Bir grubun büyük grup kimliği tehdit altında olursa bu grubun üyeleri kendi sınırları ile ilgili çok hassaslaşır. Yunan halkı da tehdit altında gibi algıladığı kendi büyük grup kimliğini korumaya çalışıyor. Fakat bunu günümüz gerçekliği üzerinden değil kendi fantezileri ve geçmişi üzerinden yapıyor.
Yunanistan’ın büyük grup kimliğini tehdit altında hissetmesinin tek sebebi Ayasofya’nın durumu değil elbette. Şubat ayında çok sayıda şehit vermemizin de etkisiyle göçmenlere Avrupa ülkelerine olan sınırlarımızı açtık ve onlara giderseniz size engel olmayacağız dedik. Bu Yunanistan tarafında kendi sınırlarına dair tehdit algısı ve panik yarattı. Elbette biz bir yandan yıllardır çok sayıda şehitler vererek sınırlarımızı ve bütünlüğümüzü korumaya çalışıyor bir yandan da gelen milyonlarca mülteci ile yaşamaya çalışıyoruz ki bu çoğumuza sınır işgali ve hak ihlali gibi hissettiriyor. Yine de bu yazının konusu bu olmadığı için detaya girmiyorum. Zaten Şubat’ta mültecileri açıkça Yunanistan’a göndermemizde o dönem çok sayıda şehit vermemizin çok büyük etkisi olmuştu.
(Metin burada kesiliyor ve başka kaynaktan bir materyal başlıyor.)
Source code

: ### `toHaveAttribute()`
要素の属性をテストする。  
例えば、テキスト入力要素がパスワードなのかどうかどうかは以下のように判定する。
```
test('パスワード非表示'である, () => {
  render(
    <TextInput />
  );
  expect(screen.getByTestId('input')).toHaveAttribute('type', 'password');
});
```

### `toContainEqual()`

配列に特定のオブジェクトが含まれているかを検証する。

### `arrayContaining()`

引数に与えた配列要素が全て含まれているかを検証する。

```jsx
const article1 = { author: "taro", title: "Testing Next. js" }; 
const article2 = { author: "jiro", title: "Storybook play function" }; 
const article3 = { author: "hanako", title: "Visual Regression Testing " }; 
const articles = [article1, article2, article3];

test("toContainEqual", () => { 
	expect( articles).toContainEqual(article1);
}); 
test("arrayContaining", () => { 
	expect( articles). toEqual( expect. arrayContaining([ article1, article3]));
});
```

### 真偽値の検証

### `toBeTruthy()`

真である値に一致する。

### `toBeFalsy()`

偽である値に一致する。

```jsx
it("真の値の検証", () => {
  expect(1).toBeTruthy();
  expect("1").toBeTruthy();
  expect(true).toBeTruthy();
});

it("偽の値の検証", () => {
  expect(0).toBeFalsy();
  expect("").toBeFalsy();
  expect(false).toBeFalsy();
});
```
Yani gördüğünüz gibi aslında hem kişiler arası hem toplumlar arası ilişkilerde fiziksel ve psikolojik sınırlar çok önemli.
Sınırlar konusunda hassaslaşmanın bir diğer sebebi Kovid-19’un yayılması. Kovid-19 somut belirtileri olmamasına rağmen hem insanların hem ülkelerin sınırlarından girip bizlere çok fazla zarar verdi, halen de veriyor. Evrensel bir travma girdabından geçiyoruz. Böyle dönemlerde regresyon (gerileme), geçmiş travmaların tetiklenmesi ve doğal olarak sınırların netleştirilmek istenmesi çok normal. İşte tam de bu yüzden böyle kriz dönemlerinde gerek iç gerek dış siyasette çok hassas davranmak gerekiyor.
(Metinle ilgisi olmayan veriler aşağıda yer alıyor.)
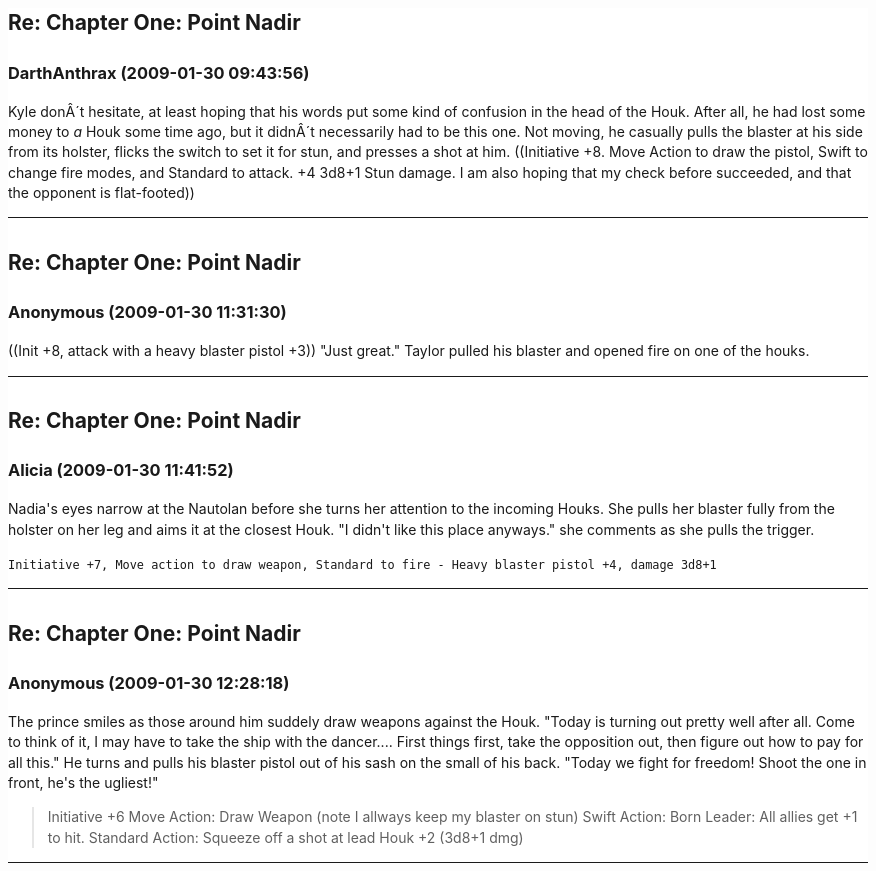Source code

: 
## Re: Chapter One: Point Nadir

### **DarthAnthrax** (2009-01-30 09:43:56)

Kyle donÂ´t hesitate, at least hoping that his words put some kind of confusion in the head of the Houk. After all, he had lost some money to *a* Houk some time ago, but it didnÂ´t necessarily had to be this one. Not moving, he casually pulls the blaster at his side from its holster, flicks the switch to set it for stun, and presses a shot at him.
((Initiative +8. Move Action to draw the pistol, Swift to change fire modes, and Standard to attack. +4 3d8+1 Stun damage. I am also hoping that my check before succeeded, and that the opponent is flat-footed))

---

## Re: Chapter One: Point Nadir

### **Anonymous** (2009-01-30 11:31:30)

((Init +8, attack with a heavy blaster pistol +3))
"Just great."
Taylor pulled his blaster and opened fire on one of the houks.

---

## Re: Chapter One: Point Nadir

### **Alicia** (2009-01-30 11:41:52)

Nadia's eyes narrow at the Nautolan before she turns her attention to the incoming Houks. She pulls her blaster fully from the holster on her leg and aims it at the closest Houk.
"I didn't like this place anyways." she comments as she pulls the trigger.

```
Initiative +7, Move action to draw weapon, Standard to fire - Heavy blaster pistol +4, damage 3d8+1
```

---

## Re: Chapter One: Point Nadir

### **Anonymous** (2009-01-30 12:28:18)

The prince smiles as those around him suddely draw weapons against the Houk. "Today is turning out pretty well after all. Come to think of it, I may have to take the ship with the dancer.... First things first, take the opposition out, then figure out how to pay for all this."
He turns and pulls his blaster pistol out of his sash on the small of his back. "Today we fight for freedom! Shoot the one in front, he's the ugliest!"
> Initiative +6
> Move Action: Draw Weapon (note I allways keep my blaster on stun)
> Swift Action: Born Leader: All allies get +1 to hit.
> Standard Action: Squeeze off a shot at lead Houk +2 (3d8+1 dmg)

---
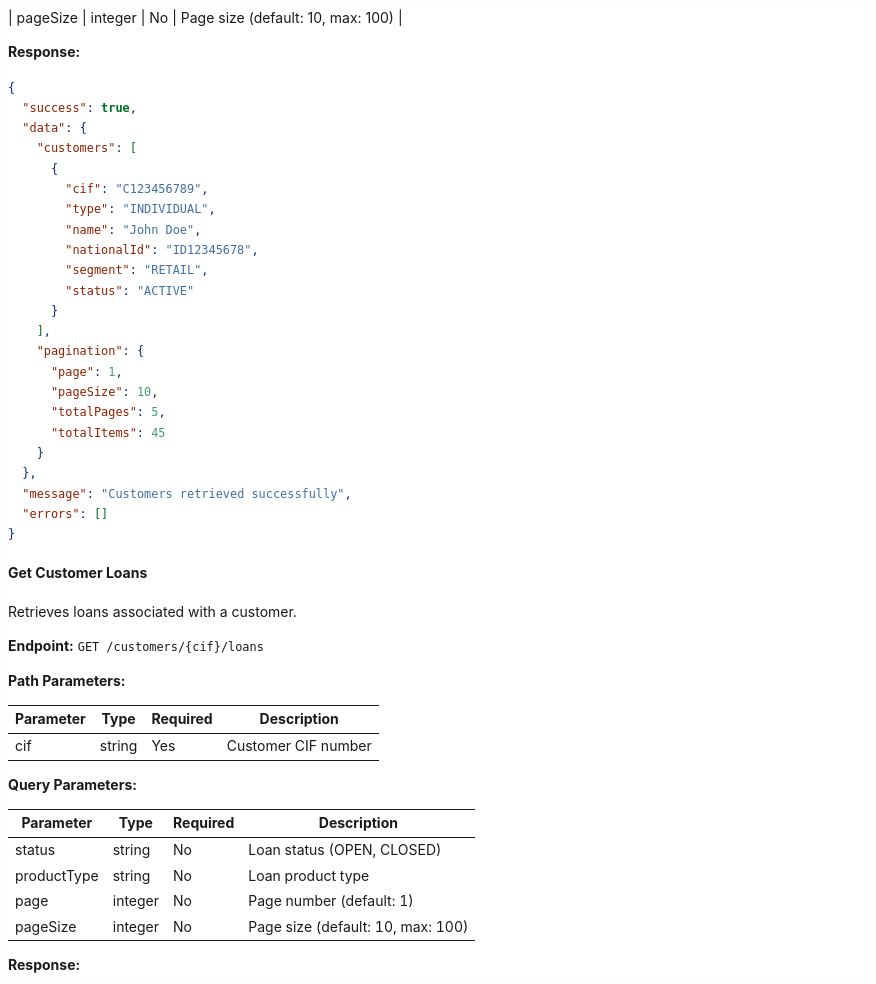 | pageSize | integer | No | Page size (default: 10, max: 100) |

**Response:**

```json
{
  "success": true,
  "data": {
    "customers": [
      {
        "cif": "C123456789",
        "type": "INDIVIDUAL",
        "name": "John Doe",
        "nationalId": "ID12345678",
        "segment": "RETAIL",
        "status": "ACTIVE"
      }
    ],
    "pagination": {
      "page": 1,
      "pageSize": 10,
      "totalPages": 5,
      "totalItems": 45
    }
  },
  "message": "Customers retrieved successfully",
  "errors": []
}
```

#### Get Customer Loans

Retrieves loans associated with a customer.

**Endpoint:** `GET /customers/{cif}/loans`

**Path Parameters:**

| Parameter | Type | Required | Description |
|-----------|------|----------|-------------|
| cif | string | Yes | Customer CIF number |

**Query Parameters:**

| Parameter | Type | Required | Description |
|-----------|------|----------|-------------|
| status | string | No | Loan status (OPEN, CLOSED) |
| productType | string | No | Loan product type |
| page | integer | No | Page number (default: 1) |
| pageSize | integer | No | Page size (default: 10, max: 100) |

**Response:**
Ege ve Akdeniz öyle bir saha ki hem Türkiye hem de Yunanistan, kendilerince tutarlı coğrafi unsurlar üzerinden bu sular üzerinde bir şekilde hak iddia edebiliyor. Kıta sahanlıkları, Ege adaları, uluslararası anlaşmalar kısacası kimin daha çok haklı olduğu bu yazının konusu değil. Esas olan 100 yıldır mevcut olan durum neden şimdi ve bu kadar uluslararası (AB, ABD, Fransa, Libya, Mısır, Kıbrıs ve garantörü Birleşik Krallık sadece sahne önündeki aktörler, sahne arkasında ise Çin ve Rusya’da dahil onlar ülke ve millet konuya dahil olmuş durumda) bir boyutta tartışmaya evrildi. Mülteci krizi, pandemi, Ayasofya’nın camiye çevrilmesi vs. Türkiye’nin siyasette Osmanlı’nın sembollerini açıkça kullanması iki ülkenin de kendi grup kimliklerini koruma amaçlı ülkelerinin kara ve su sınırlarını netleştirme girişimlerine yol açtı. Ben kimim, sen kimsin; benim alanım neresi, senin alanın neresi; güvende miyiz gibi sorular bilinçli veya bilinçdışı olarak dönüp duruyor. Akdeniz ve Ege’de sondaj gemileri ve savaş gemileri birbirine güç gösterisi yapıyor. Aslında bir ileri bir geri sınır belirlemeye çalışıyorlar. “Güç” kelimesi Latincede “patere”, yani “dediğini yapmaya muktedir olmak” anlamına geliyor. Diyeceğim o ki; her iki tarafta şu ana kadar ancak gücün “gösterisini” yapabildi.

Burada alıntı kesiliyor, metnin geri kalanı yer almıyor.